I am a new librarian with an academic background at a rather far remove from the disciplines served by Cornell's Engineering, Mathematics, and Physical Sciences Libraries, where I work on digital preservation, archiving, and scholarly communications projects. Since my job also involves some pinch-hitting on the reference desk, I was happy to be able to take part in a pre-conference continuing education course, offered by PAM, on Physical Sciences Reference Fundamentals for Non-Scientists. The half-day course actually addressed reference service in math and computer science in addition to the physical sciences. Joe Kraus, Science Librarian at the U of Denver, Michael Fosmire, Physics and Earth Sciences Librarian at Purdue, and Carol Hutchins, Courant Institute of Mathematical Sciences Librarian, NYU presented; James Manasco, Engineering Librarian, U of Kentucky, was moderator. The presenters laid out the fundamental problems addressed by the main subdivisions of the disciplines covered and discussed how these problems frame the questions that researchers at different levels bring to the reference desk.
The program on Sunday, June 9 included a session on Information Access in Developing Countries moderated by Zari Kamarei (UNC Chapel Hill). Kamarei, Elizabeth Knight (U of Puget Sound), and Sunita Barve (National Center for Radio Astrophysics, India) presented.
Kamarei reported on experiences as a science librarian at the Isfahan University of Technology (IUT) in Iran from 1994 to 1998. Iranian academic libraries face serious economic and organizational impediments, according to Kamarei. As in libraries in other developing countries, Iranian scientific collections suffer from small budgets and an unstable rate of exchange (Iran falls through the cracks of some income-based publisher discounts on journal access to developing countries and Kamarei urges that the criteria be broadened). Inadequate infrastructure makes electronic access slow and expensive. The status of professional librarianship in the organization further hindered progress in IUT's library. The library director was not a librarian; the position was filled by a succession of professors rotated from different fields. These directors were trained by an assistant director who was a professional librarian.
===============
*Exercise objective*. Copy out everything in the conference report from "The program on" down to "Astrophysics, India) presented.", replacing "moderated" with "chaired".

*Data section*.
===============
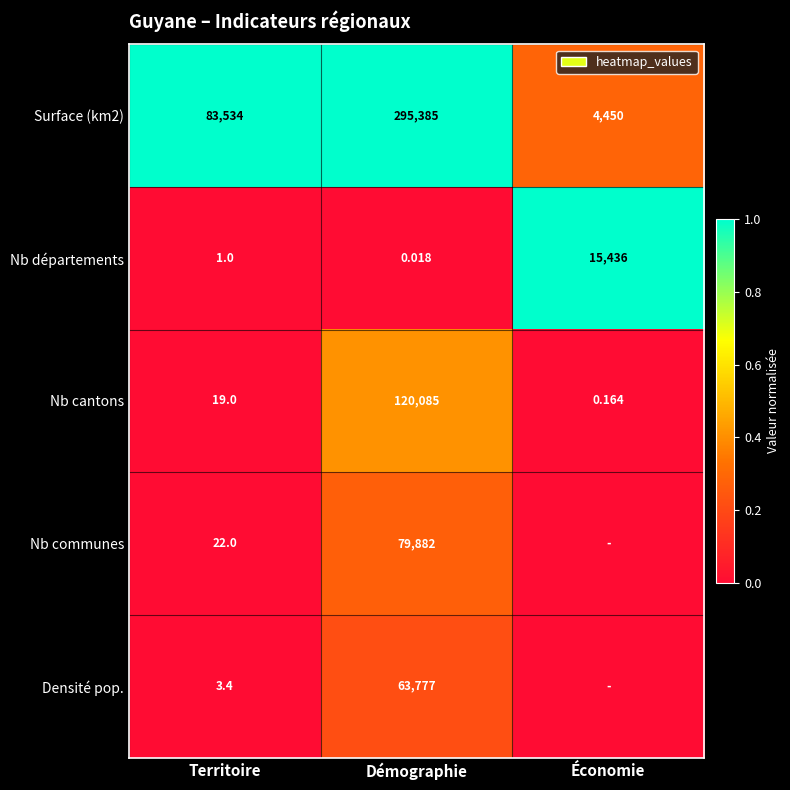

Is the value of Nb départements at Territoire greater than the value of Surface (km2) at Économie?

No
===============
*Written answer*.
The program on Sunday, June 9 included a session on Information Access in Developing Countries chaired by Zari Kamarei (UNC Chapel Hill). Kamarei, Elizabeth Knight (U of Puget Sound), and Sunita Barve (National Center for Radio Astrophysics, India) presented.